How an attacker can give an access to the file system when only 25 and 587 ports are available from outside? How is it possible via the SMTP protocol? Does it have vulnerabilities?
A protocol usually doesn't, but certain implementations may. Specifically, the "Sendmail" SMTP suite1 (which used to be the major Unix SMTP implementation for a long time) had a few security holes, some of them very famous examples at that.
Postfix was deliberately created to become a secure alternative to Sendmail, and much of its design – the usage of chroots, the multi-process architecture with strong separation between tasks – came directly as a response to the security issues that Sendmail used to have. (Sendmail consisted of one process that did everything, and it used to handle SMTP while running as root!)
1 Not to be confused with the 'sendmail' program in your /usr/lib, which indeed used to be Sendmail back then, but the one on your system is still Postfix and merely follows the interface of the original Sendmail.
Why Postfix is highly recommended to install in a chroot, but Dovecot that publishes POP3/IMAP ports and stores emails in the file system is not?

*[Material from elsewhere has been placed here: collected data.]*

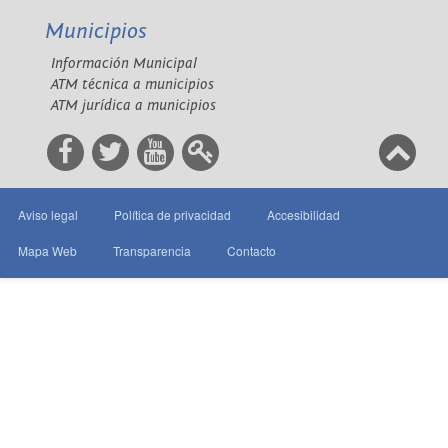
Municipios
Información Municipal
ATM técnica a municipios
ATM jurídica a municipios
Aviso legal
Política de privacidad
Accesibilidad
Mapa Web
Transparencia
Contacto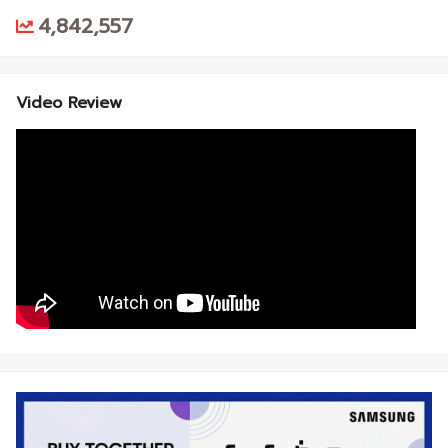
4,842,557
Video Review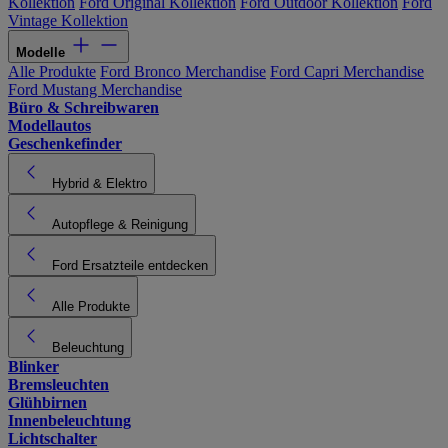
Kollektion
Ford Original Kollektion
Ford Outdoor Kollektion
Ford
Vintage Kollektion
Modelle
Alle Produkte
Ford Bronco Merchandise
Ford Capri Merchandise
Ford Mustang Merchandise
Büro & Schreibwaren
Modellautos
Geschenkefinder
Hybrid & Elektro
Autopflege & Reinigung
Ford Ersatzteile entdecken
Alle Produkte
Beleuchtung
Blinker
Bremsleuchten
Glühbirnen
Innenbeleuchtung
Lichtschalter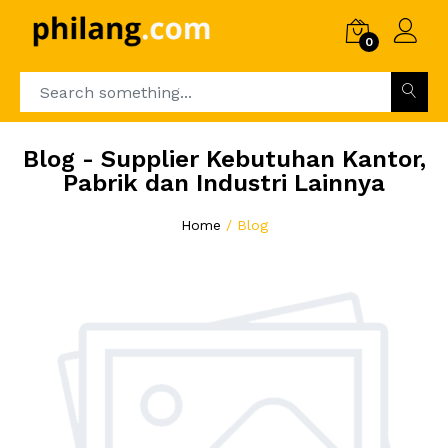
0
Blog - Supplier Kebutuhan Kantor,
Pabrik dan Industri Lainnya
Home
Blog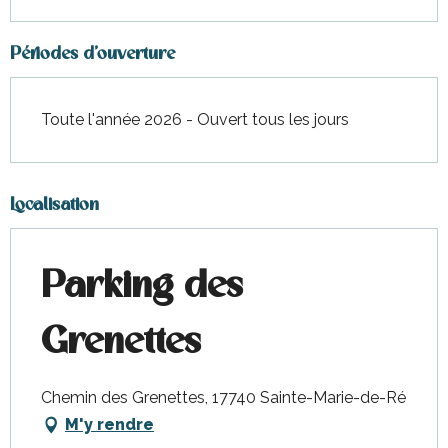
Périodes d'ouverture
Toute l'année 2026 - Ouvert tous les jours
Localisation
Parking des
Grenettes
Chemin des Grenettes, 17740 Sainte-Marie-de-Ré
M'y rendre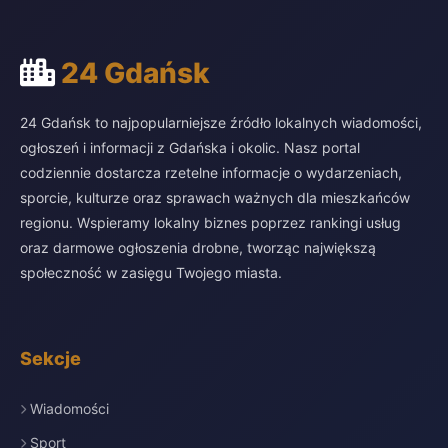
24 Gdańsk
24 Gdańsk to najpopularniejsze źródło lokalnych wiadomości,
ogłoszeń i informacji z Gdańska i okolic. Nasz portal
codziennie dostarcza rzetelne informacje o wydarzeniach,
sporcie, kulturze oraz sprawach ważnych dla mieszkańców
regionu. Wspieramy lokalny biznes poprzez rankingi usług
oraz darmowe ogłoszenia drobne, tworząc największą
społeczność w zasięgu Twojego miasta.
Sekcje
Wiadomości
Sport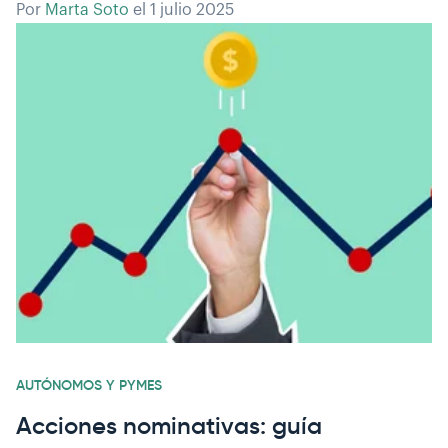
Por
Marta Soto
el
1 julio 2025
AUTÓNOMOS Y PYMES
Acciones nominativas: guía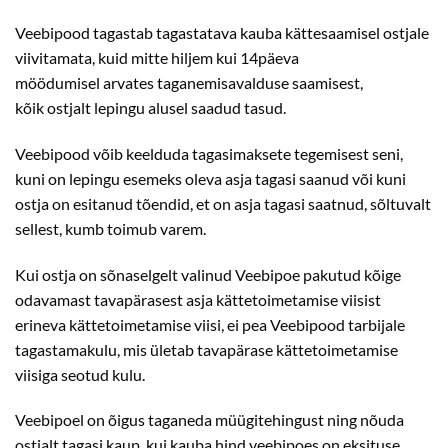
Veebipood tagastab tagastatava kauba kättesaamisel ostjale
viivitamata, kuid mitte hiljem kui 14päeva
möödumisel arvates taganemisavalduse saamisest,
kõik ostjalt lepingu alusel saadud tasud.
Veebipood võib keelduda tagasimaksete tegemisest seni,
kuni on lepingu esemeks oleva asja tagasi saanud või kuni
ostja on esitanud tõendid, et on asja tagasi saatnud, sõltuvalt
sellest, kumb toimub varem.
Kui ostja on sõnaselgelt valinud Veebipoe pakutud kõige
odavamast tavapärasest asja kättetoimetamise viisist
erineva kättetoimetamise viisi, ei pea Veebipood tarbijale
tagastamakulu, mis ületab tavapärase kättetoimetamise
viisiga seotud kulu.
Veebipoel on õigus taganeda müügitehingust ning nõuda
ostjalt tagasi kaup, kui kauba hind veebipoes on eksituse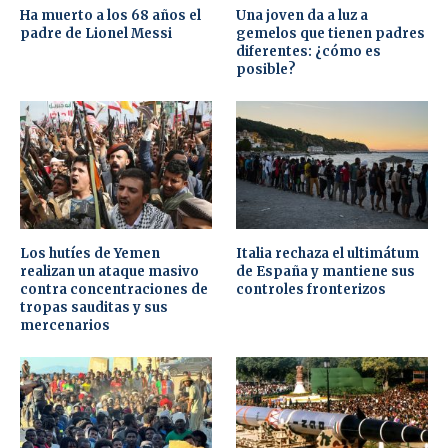
Ha muerto a los 68 años el
Una joven da a luz a
padre de Lionel Messi
gemelos que tienen padres
diferentes: ¿cómo es
posible?
Los hutíes de Yemen
Italia rechaza el ultimátum
realizan un ataque masivo
de España y mantiene sus
contra concentraciones de
controles fronterizos
tropas sauditas y sus
mercenarios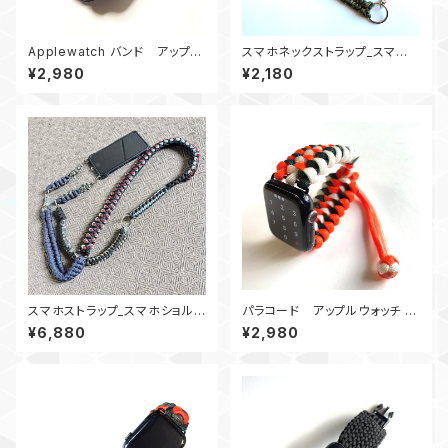
Applewatch バンド アップル
スマホネックストラップ_スマホ
ウォッチ バンド44_スネイクトレ
ショルダー2Buckle_カモ180
¥2,980
¥2,180
イル_赤黒・グレイ
スマホストラップ_スマホショルダ
パラコード アップルウォッチ バ
ース_パラコードトラップ_竜使い
ンド44_MatedSnake_OGW
¥6,880
¥2,980
_4Ring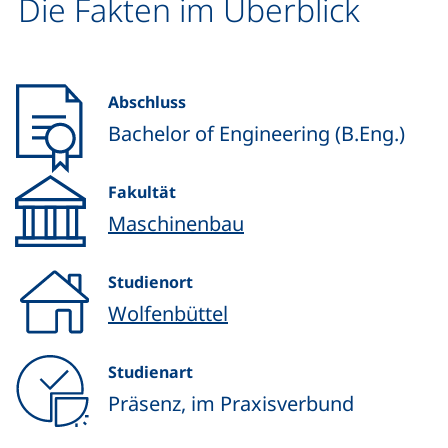
Die Fakten im Überblick
Abschluss
Bachelor of Engineering (B.Eng.)
Fakultät
Maschinenbau
Studienort
Wolfenbüttel
Studienart
Präsenz, im Praxisverbund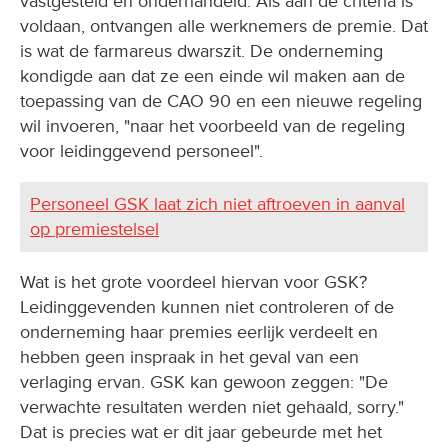
vastgesteld en onderhandeld. Als aan de criteria is
voldaan, ontvangen alle werknemers de premie. Dat
is wat de farmareus dwarszit. De onderneming
kondigde aan dat ze een einde wil maken aan de
toepassing van de CAO 90 en een nieuwe regeling
wil invoeren, "naar het voorbeeld van de regeling
voor leidinggevend personeel".
Personeel GSK laat zich niet aftroeven in aanval
op premiestelsel
Wat is het grote voordeel hiervan voor GSK?
Leidinggevenden kunnen niet controleren of de
onderneming haar premies eerlijk verdeelt en
hebben geen inspraak in het geval van een
verlaging ervan. GSK kan gewoon zeggen: "De
verwachte resultaten werden niet gehaald, sorry."
Dat is precies wat er dit jaar gebeurde met het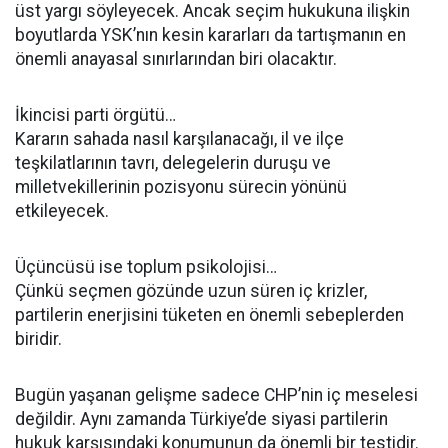
üst yargı söyleyecek. Ancak seçim hukukuna ilişkin
boyutlarda YSK’nın kesin kararları da tartışmanın en
önemli anayasal sınırlarından biri olacaktır.
İkincisi parti örgütü…
Kararın sahada nasıl karşılanacağı, il ve ilçe
teşkilatlarının tavrı, delegelerin duruşu ve
milletvekillerinin pozisyonu sürecin yönünü
etkileyecek.
Üçüncüsü ise toplum psikolojisi…
Çünkü seçmen gözünde uzun süren iç krizler,
partilerin enerjisini tüketen en önemli sebeplerden
biridir.
Bugün yaşanan gelişme sadece CHP’nin iç meselesi
değildir. Aynı zamanda Türkiye’de siyasi partilerin
hukuk karşısındaki konumunun da önemli bir testidir.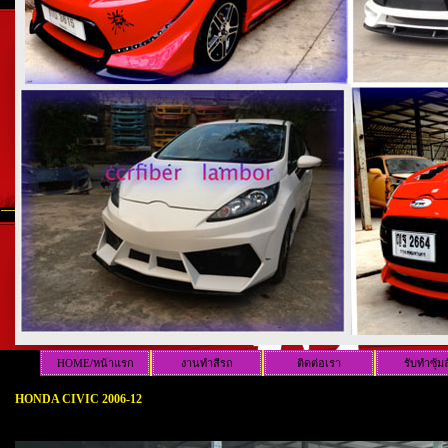
HOME/หน้าแรก
งานทำสีรถ
ติดต่อเรา
รับทำซุ้ม
HONDA CIVIC 2006-12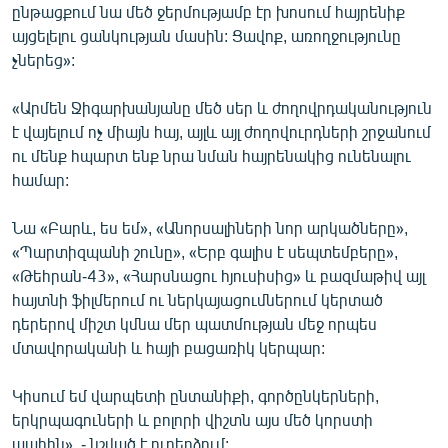
ընթացքում նա մեծ ջերմությամբ էր խոսում հայրենիք
English
այցելելու ցանկության մասին: Ցավոք, առողջությունը
Русский
չներեց»:
«Արմեն Ջիգարխանյանը մեծ սեր և ժողովրդականություն
ՀԵՏԵՎԵՔ ՄԵԶ
է վայելում ոչ միայն հայ, այլև այլ ժողովուրդների շրջանում
ու մենք հպարտ ենք նրա նման հայրենակից ունենալու
համար:
Նա «Բարև, ես եմ», «Անորսալիների նոր արկածները»,
«Ազատության» բոլոր կայքերը
«Պարտիզպանի շունը», «Երբ գալիս է սեպտեմբերը»,
«Թեհրան-43», «Հարսնացու հյուսիսից» և բազմաթիվ այլ
հայտնի ֆիլմերում ու ներկայացումներում կերտած
դերերով միշտ կմնա մեր պատմության մեջ որպես
մտավորականի և հայի բացառիկ կերպար:
Կիսում եմ վարպետի ընտանիքի, գործընկերների,
երկրպագուների և բոլորի վիշտն այս մեծ կորստի
պահին», - նշված է ուղերձում:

Dovecot does use chroot. Its architecture (as well as Postfix's, really) allows it to be done in a more fine-grained manner, so that e.g. the highly-exposed "login" processes can do this automatically, so it becomes a little less important to do the same service-wide. But POP/IMAP also makes it somewhat more complex than SMTP, as it needs to access mailboxes stored in user home directories (which was the traditional layout), so a single chroot wouldn't work for that kind of setup.